– Dr. Luncheon
Head of the Presidential Secretariat, Dr. Roger Luncheon, said Government is considering the liberalisation of the telecommunications sector, despite the leaking of documents related to such engagements to the press.
Dr. Luncheon was speaking at his post-Cabinet press briefing at the Office of the President, yesterday.
He said the process of liberalisation had seen the completion of the amendments to the existing telecommunications legislation, the production of draft licences for the two main telecommunications service providers, and draft licences for the Internet Service Providers (ISPs), as well as seven pieces of subsidiary legislation that cover the entirety of the operations of the telecommunications sector.
“Those documents, I want to believe, were acquired by elements in the media although they were shared by this office exclusively with ISPs and telecommunication service providers. Comments solicited from those immediate stakeholders indicate that the response was gratifying, both from the telecommunications service providers as well as from the ISPs,” he said.
Dr.
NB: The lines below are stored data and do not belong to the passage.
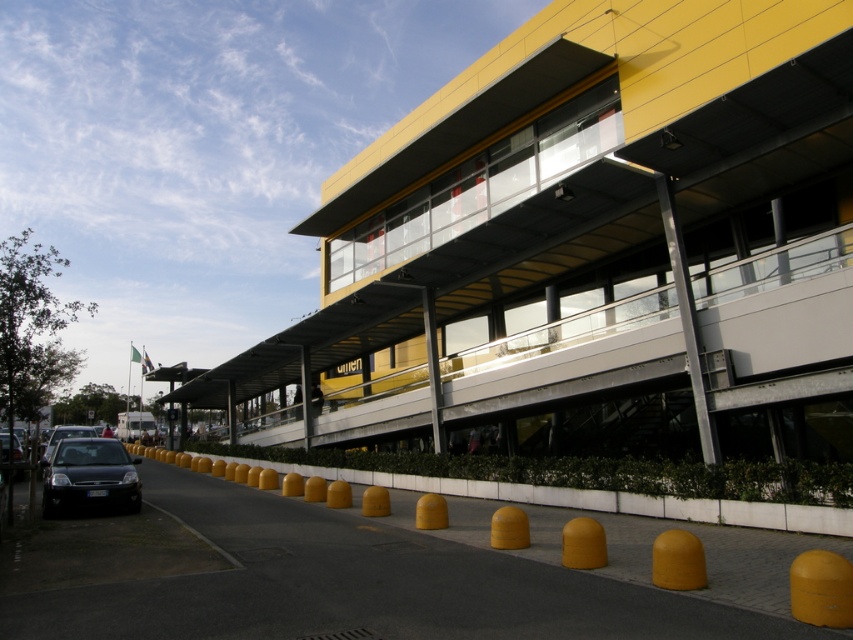
You are a delivery driver who needs to park a 2.5 meter wide truck in the parking area near the yellow matte parking garage at center and the yellow rubber bollard at lower center. Based on the scene, can you confirm if the truck will fit between them without touching either object?

The yellow matte parking garage at center might be wider than the yellow rubber bollard at lower center, but since the exact width isn not provided, it is uncertain whether the truck will fit. Please verify the space before proceeding.

You are a delivery person trying to park your 2.5 meter wide truck. You see the yellow matte parking garage at center and the yellow rubber bollard at lower center. Which parking spot is wider than the truck and closer to the bollard?

The yellow matte parking garage at center is positioned on the left side of yellow rubber bollard at lower center, so the parking garage is closer to the bollard. However, the question does not provide information about the width of the parking spots, so it cannot be determined which is wider than the truck.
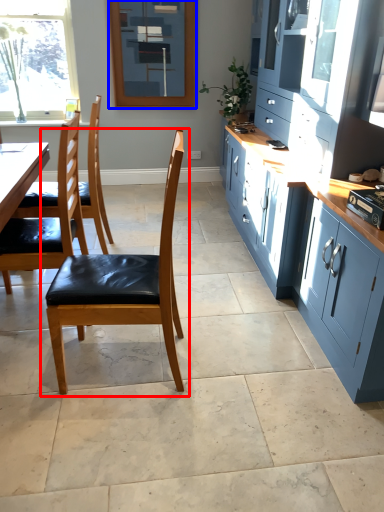
Question: Which object appears farthest to the camera in this image, chair (highlighted by a red box) or window screen (highlighted by a blue box)?

Choices:
 (A) chair
 (B) window screen

Answer: (B)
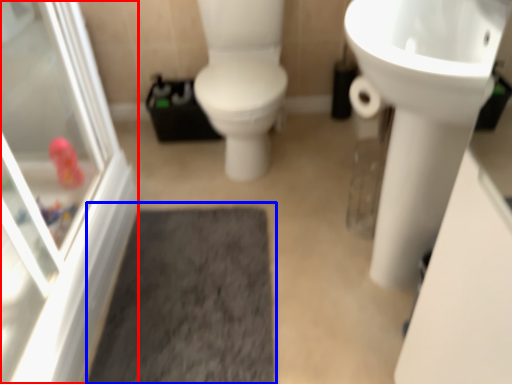
Question: Which of the following is the farthest to the observer, screen door (highlighted by a red box) or bath mat (highlighted by a blue box)?

Choices:
 (A) screen door
 (B) bath mat

Answer: (B)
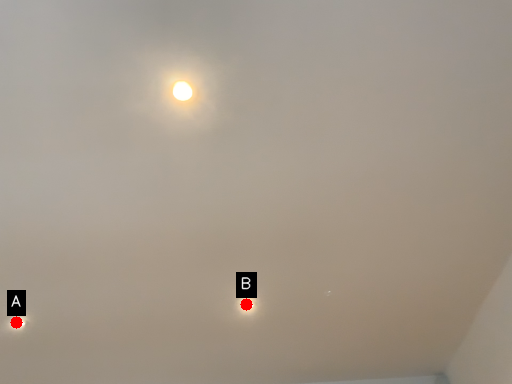
Question: Two points are circled on the image, labeled by A and B beside each circle. Which point is farther to the camera?

Choices:
 (A) A is further
 (B) B is further

Answer: (A)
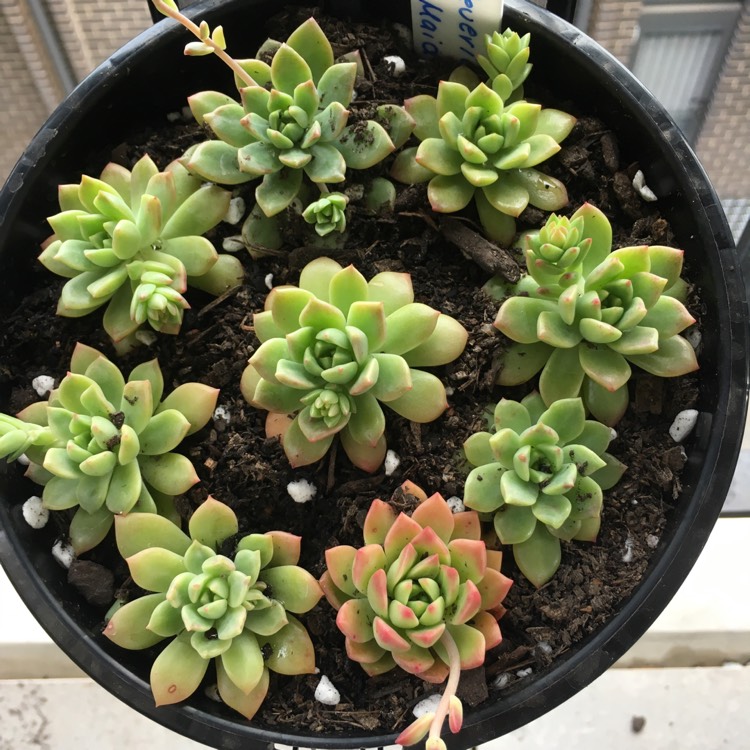
What are the coordinates of `pot` in the screenshot? It's located at (640, 601).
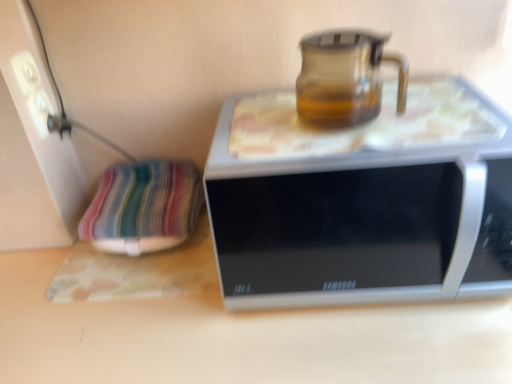
This screenshot has height=384, width=512. What are the coordinates of `free space to the left of silver metallic microwave at center` in the screenshot? It's located at [144, 315].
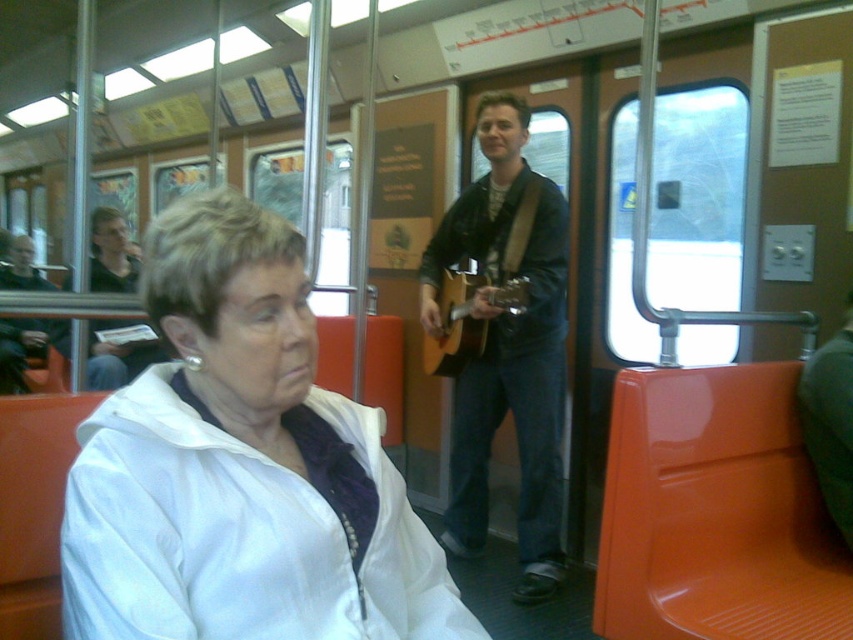
Question: Is white matte jacket at center wider than acoustic wood guitar at center?

Choices:
 (A) yes
 (B) no

Answer: (A)

Question: Among these points, which one is farthest from the camera?

Choices:
 (A) (457, 528)
 (B) (463, 314)

Answer: (A)

Question: Does matte brown guitar at center appear on the right side of acoustic wood guitar at center?

Choices:
 (A) yes
 (B) no

Answer: (A)

Question: Which point appears closest to the camera in this image?

Choices:
 (A) (424, 356)
 (B) (349, 476)

Answer: (B)

Question: Can you confirm if matte brown guitar at center is positioned to the left of acoustic wood guitar at center?

Choices:
 (A) no
 (B) yes

Answer: (A)

Question: Which object is closer to the camera taking this photo?

Choices:
 (A) acoustic wood guitar at center
 (B) matte brown guitar at center

Answer: (A)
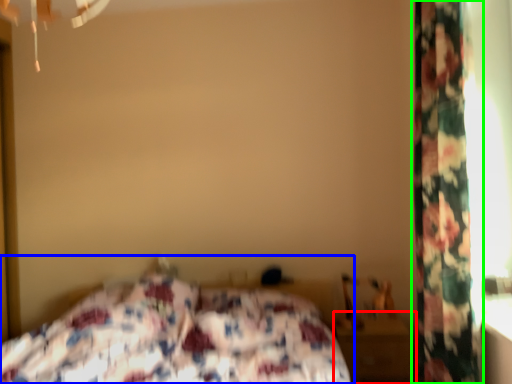
Question: Which is farther away from nightstand (highlighted by a red box)? bed (highlighted by a blue box) or curtain (highlighted by a green box)?

Choices:
 (A) bed
 (B) curtain

Answer: (B)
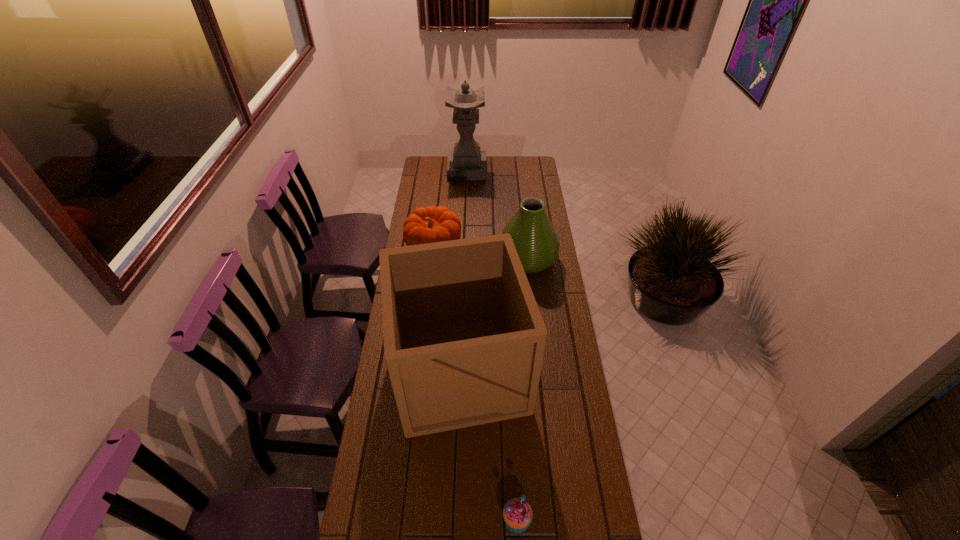
Identify the location of free region located 0.200m on the left of the third shortest object. This screenshot has width=960, height=540. pyautogui.click(x=455, y=259).

Locate an element on the screen. The height and width of the screenshot is (540, 960). vacant position located on the right of the pumpkin is located at coordinates (503, 247).

The width and height of the screenshot is (960, 540). I want to click on free space located 0.310m on the left of the muffin, so click(396, 519).

At what (x,y) coordinates should I click in order to perform the action: click on object that is at the far edge. Please return your answer as a coordinate pair (x, y). Image resolution: width=960 pixels, height=540 pixels. Looking at the image, I should click on (466, 162).

Image resolution: width=960 pixels, height=540 pixels. Identify the location of box positioned at the left edge. (464, 340).

Identify the location of pumpkin that is at the left edge. The image size is (960, 540). (431, 224).

At what (x,y) coordinates should I click in order to perform the action: click on object at the right edge. Please return your answer as a coordinate pair (x, y). Looking at the image, I should click on (534, 236).

In the image, there is a desktop. Where is `free space at the far edge`? This screenshot has width=960, height=540. free space at the far edge is located at coordinates (499, 165).

This screenshot has width=960, height=540. Find the location of `free space at the left edge of the desktop`. free space at the left edge of the desktop is located at coordinates (391, 429).

Locate an element on the screen. vacant space at the right edge of the desktop is located at coordinates (547, 370).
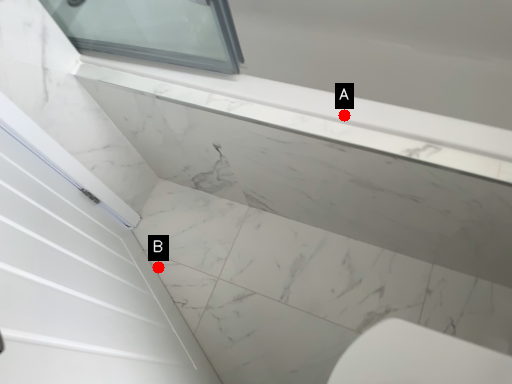
Question: Two points are circled on the image, labeled by A and B beside each circle. Which of the following is the closest to the observer?

Choices:
 (A) A is closer
 (B) B is closer

Answer: (A)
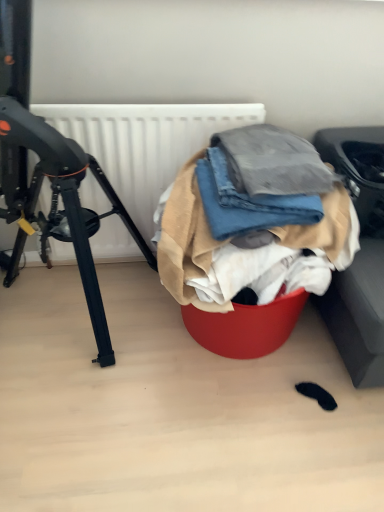
Locate an element on the screen. This screenshot has width=384, height=512. unoccupied area in front of black matte tripod at left is located at coordinates (94, 432).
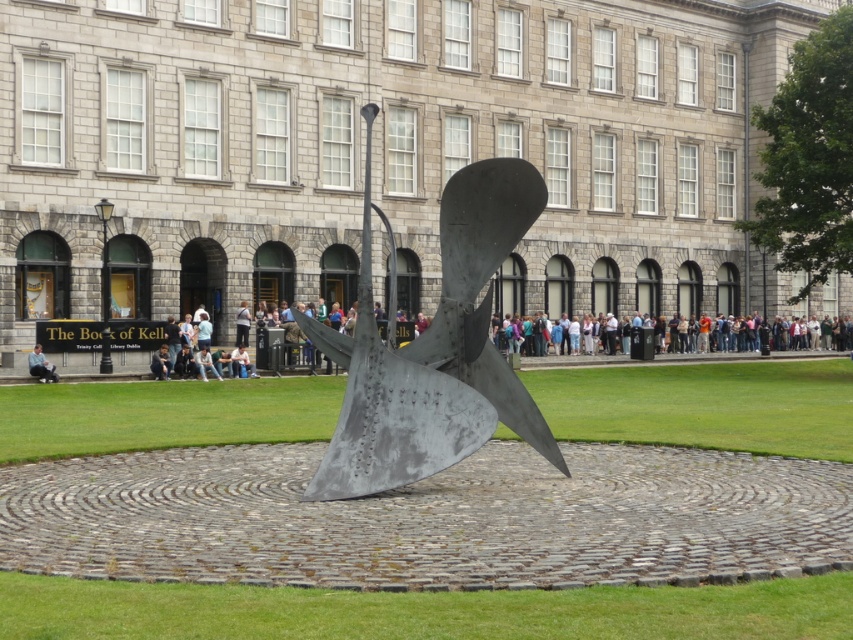
Is point (51, 592) closer to viewer compared to point (35, 355)?

That is True.

Who is positioned more to the left, green grass at center or light blue jeans at lower left?

Positioned to the left is light blue jeans at lower left.

Locate an element on the screen. Image resolution: width=853 pixels, height=640 pixels. green grass at center is located at coordinates (422, 611).

Is point (840, 435) positioned behind point (248, 368)?

That is False.

How far apart are metallic grass at center and light blue denim jeans at lower center?

A distance of 10.83 meters exists between metallic grass at center and light blue denim jeans at lower center.

Does point (776, 403) come farther from viewer compared to point (213, 365)?

No, it is in front of (213, 365).

I want to click on metallic grass at center, so click(x=705, y=404).

Which is above, metallic sculpture at center or light blue jeans at lower left?

Positioned higher is metallic sculpture at center.

In the scene shown: Can you confirm if metallic sculpture at center is shorter than light blue jeans at lower left?

In fact, metallic sculpture at center may be taller than light blue jeans at lower left.

Is point (490, 397) positioned before point (32, 355)?

Yes, point (490, 397) is closer to viewer.

Where is `metallic sculpture at center`? The height and width of the screenshot is (640, 853). metallic sculpture at center is located at coordinates (434, 348).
Luncheon said that encounters between the ISPs and the telecommunications service providers were held when the documents were shared both in hard and soft copies, “and our plan was to, on receipt of totality of comments, we would have pursued public consultations almost simultaneously with the engagements with the telecommunications service providers on their submission in response to the drafts to licences, to the draft regulations, and to the draft amendment.”
Government has been voicing its concerns for some time now about breaking the monopoly held by the Guyana Telephone and Telegraph Company Limited to allow for the full development of the telecommunications and ICT sectors.